Early music

Young composers get to hear the pros play their notes.

BEGINNING COMPOSERS often find themselves in a catch-22: Those who have the hardest time getting their music performed are precisely the ones who need to hear their music most. After all, the only way to learn is to take your scores off your desk and somehow get them transformed into real live sound.

Seattle Symphony Young Composers Workshop

Benaroya Recital Hall, Tuesday, May 9

That's why the Seattle Symphony's Young Composers Workshop culminates in a public concert next Tuesday, featuring the premieres of new pieces by 11 student composers. From seventh-graders to high school seniors, the participants were chosen in January from a field of 20 applicants who submitted scores and/or recordings. The SSO's composer-in-residence, Samuel Jones, led 12 weekly sessions, guiding the students through the conception, development, and completion of a new piece.

"I find the amazing thing is that outstanding talent shows itself very quickly," says Jones, who used a hands-off approach with these younger composers just as he does with college-level students. As opposed to teaching predetermined techniques or methods, Jones says "The teacher should start with what the student is thinking," and offer practical advice in helping them realize their sonic intentions.

Composer Morgan Benfield, a high school senior, agrees: Jones was particularly helpful in "point[ing] out impracticalities—he's very good at his craft." Benfield, who plans to attend the UW next fall, will present his Wind Quintet No. 1 at this concert. He cites early Schoenberg as a musical influence—particularly the freely atonal music he wrote before he codified (or straitjacketed) his chromatic explorations into the 12-tone system.
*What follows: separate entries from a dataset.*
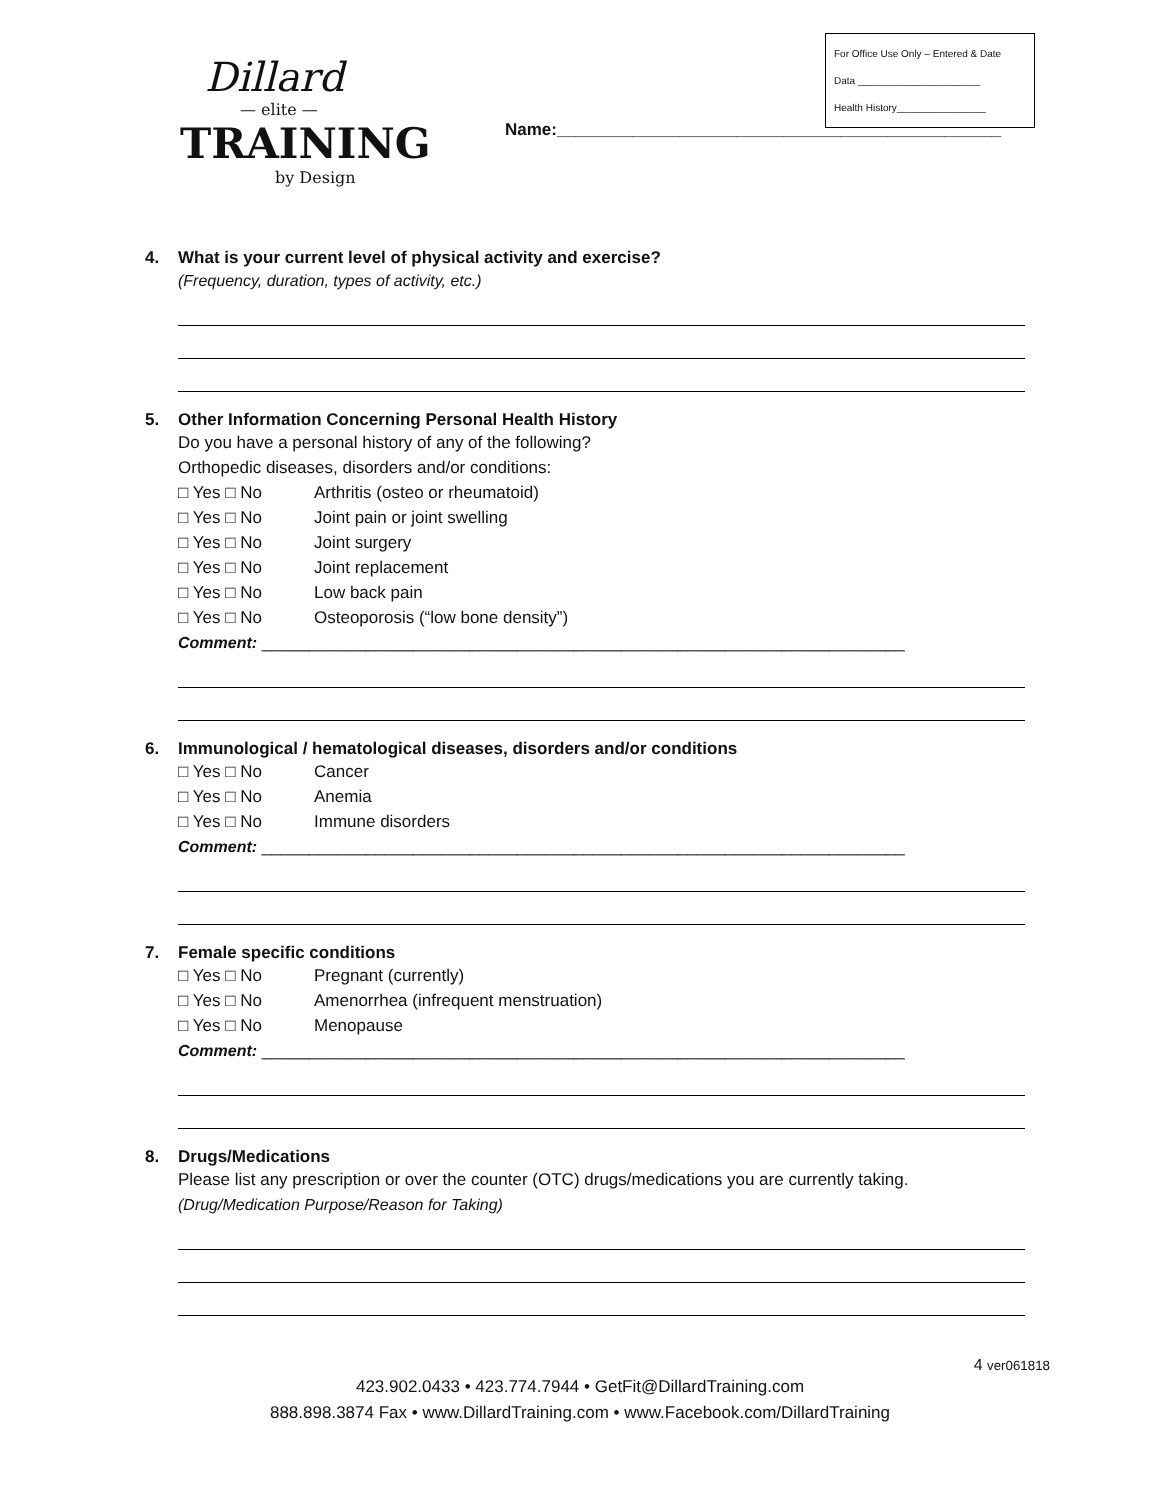Dillard
— elite —
TRAINING
by Design
Name:_______________________________________________
For Office Use Only – Entered & Date
Data ______________________
Health History________________
4. What is your current level of physical activity and exercise?
(Frequency, duration, types of activity, etc.)
5. Other Information Concerning Personal Health History
Do you have a personal history of any of the following?
Orthopedic diseases, disorders and/or conditions:
□ Yes □ No Arthritis (osteo or rheumatoid)
□ Yes □ No Joint pain or joint swelling
□ Yes □ No Joint surgery
□ Yes □ No Joint replacement
□ Yes □ No Low back pain
□ Yes □ No Osteoporosis (“low bone density”)
Comment: ____________________________________________________________________
6. Immunological / hematological diseases, disorders and/or conditions
□ Yes □ No Cancer
□ Yes □ No Anemia
□ Yes □ No Immune disorders
Comment: ____________________________________________________________________
7. Female specific conditions
□ Yes □ No Pregnant (currently)
□ Yes □ No Amenorrhea (infrequent menstruation)
□ Yes □ No Menopause
Comment: ____________________________________________________________________
8. Drugs/Medications
Please list any prescription or over the counter (OTC) drugs/medications you are currently taking.
(Drug/Medication Purpose/Reason for Taking)
4 ver061818
423.902.0433 • 423.774.7944 • GetFit@DillardTraining.com
888.898.3874 Fax • www.DillardTraining.com • www.Facebook.com/DillardTraining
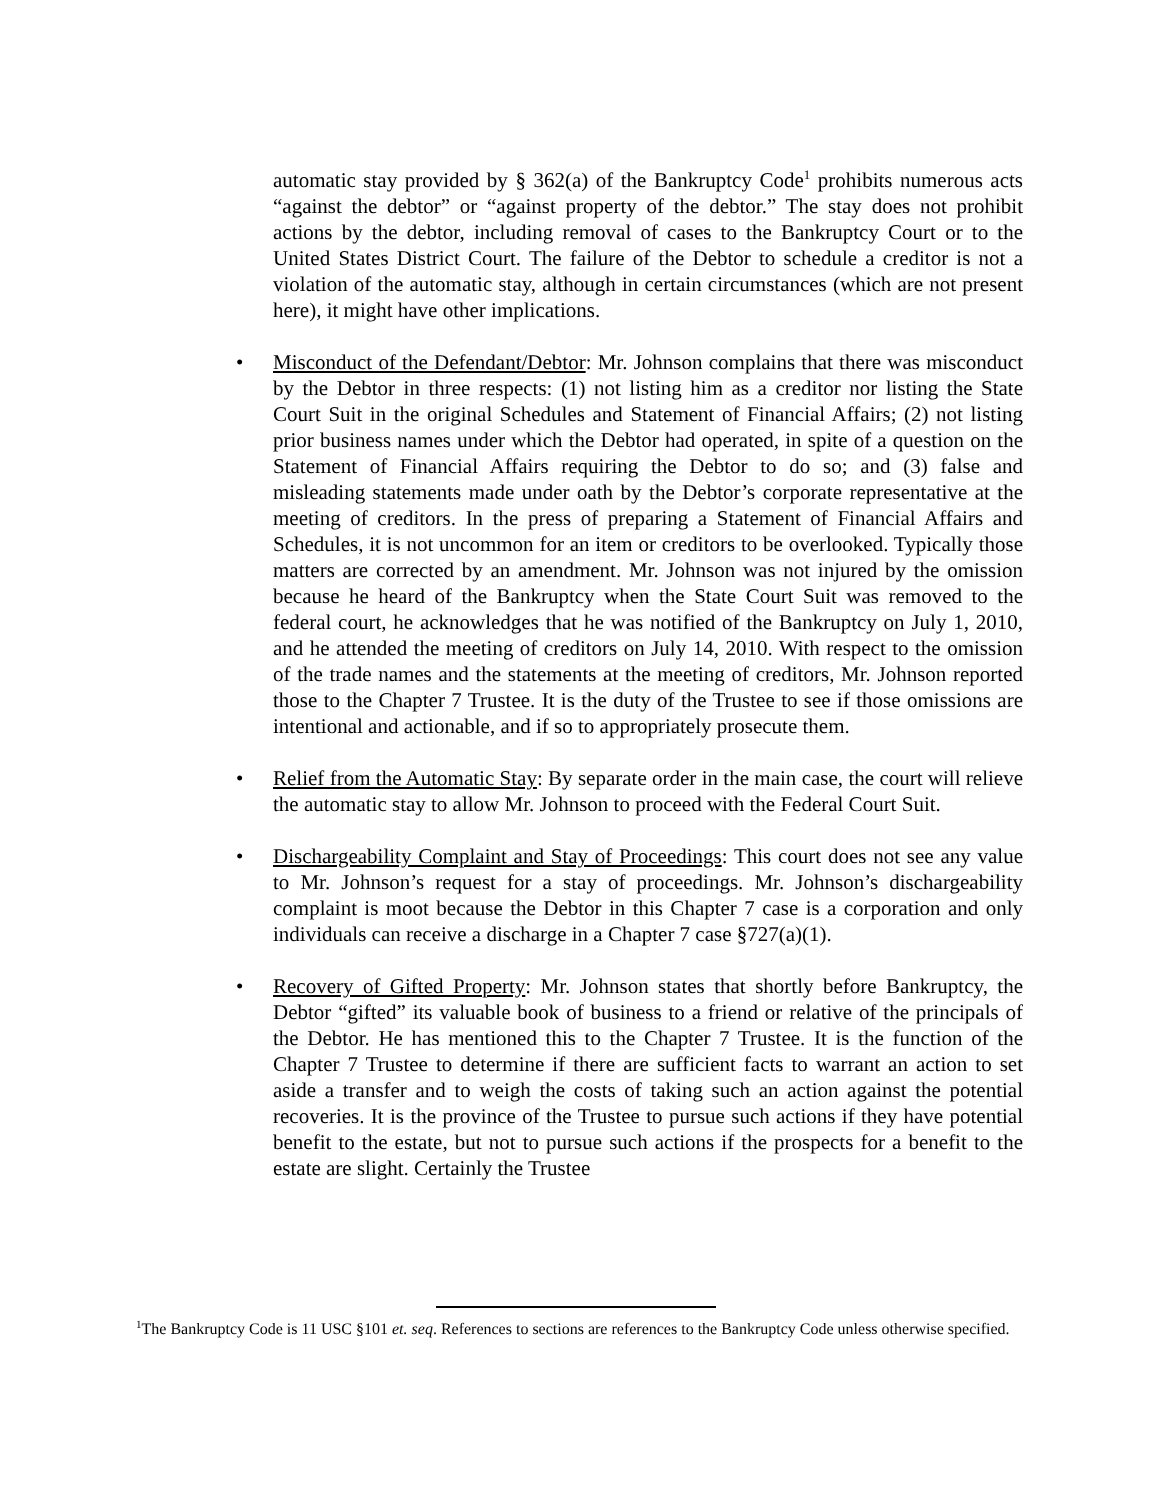automatic stay provided by § 362(a) of the Bankruptcy Code<sup>1</sup> prohibits numerous acts “against the debtor” or “against property of the debtor.” The stay does not prohibit actions by the debtor, including removal of cases to the Bankruptcy Court or to the United States District Court. The failure of the Debtor to schedule a creditor is not a violation of the automatic stay, although in certain circumstances (which are not present here), it might have other implications.
• Misconduct of the Defendant/Debtor: Mr. Johnson complains that there was misconduct by the Debtor in three respects: (1) not listing him as a creditor nor listing the State Court Suit in the original Schedules and Statement of Financial Affairs; (2) not listing prior business names under which the Debtor had operated, in spite of a question on the Statement of Financial Affairs requiring the Debtor to do so; and (3) false and misleading statements made under oath by the Debtor’s corporate representative at the meeting of creditors. In the press of preparing a Statement of Financial Affairs and Schedules, it is not uncommon for an item or creditors to be overlooked. Typically those matters are corrected by an amendment. Mr. Johnson was not injured by the omission because he heard of the Bankruptcy when the State Court Suit was removed to the federal court, he acknowledges that he was notified of the Bankruptcy on July 1, 2010, and he attended the meeting of creditors on July 14, 2010. With respect to the omission of the trade names and the statements at the meeting of creditors, Mr. Johnson reported those to the Chapter 7 Trustee. It is the duty of the Trustee to see if those omissions are intentional and actionable, and if so to appropriately prosecute them.
• Relief from the Automatic Stay: By separate order in the main case, the court will relieve the automatic stay to allow Mr. Johnson to proceed with the Federal Court Suit.
• Dischargeability Complaint and Stay of Proceedings: This court does not see any value to Mr. Johnson’s request for a stay of proceedings. Mr. Johnson’s dischargeability complaint is moot because the Debtor in this Chapter 7 case is a corporation and only individuals can receive a discharge in a Chapter 7 case §727(a)(1).
• Recovery of Gifted Property: Mr. Johnson states that shortly before Bankruptcy, the Debtor “gifted” its valuable book of business to a friend or relative of the principals of the Debtor. He has mentioned this to the Chapter 7 Trustee. It is the function of the Chapter 7 Trustee to determine if there are sufficient facts to warrant an action to set aside a transfer and to weigh the costs of taking such an action against the potential recoveries. It is the province of the Trustee to pursue such actions if they have potential benefit to the estate, but not to pursue such actions if the prospects for a benefit to the estate are slight. Certainly the Trustee
<sup>1</sup> The Bankruptcy Code is 11 USC §101 et. seq. References to sections are references to the Bankruptcy Code unless otherwise specified.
Seventh-grader Elizabeth Pederson plays bass and cello, and wrote Sea for one viola and two cellos, instruments she knows well. Her brief work comprises flowing passages separated by a smooth and slow middle section. Also on the program will be William Barret Anspach's Three Bagatelles for Double Trio, Krystal Barghelame's Bats in the Belfry, Zachary Bernstein's Divertimento for String Quartet, Chris Champagne's An Irish Fantasy, Michelle Hickner's Wisp, Marc Macauley's Contrasts, Lena Nietfeld's Cascadian Spring, Kingsley Tang's Brief Lives and A Hymn Tune, and Ashton Thatcher's Trio for Woodwinds. All will receive performances by SSO members. The concert will offer quite a variety not only of colors—every standard orchestral instrument will be represented, including percussion and harp—but of styles. As Jones puts it, the audience will hear "eleven pieces that all sound quite different—which is as it should be."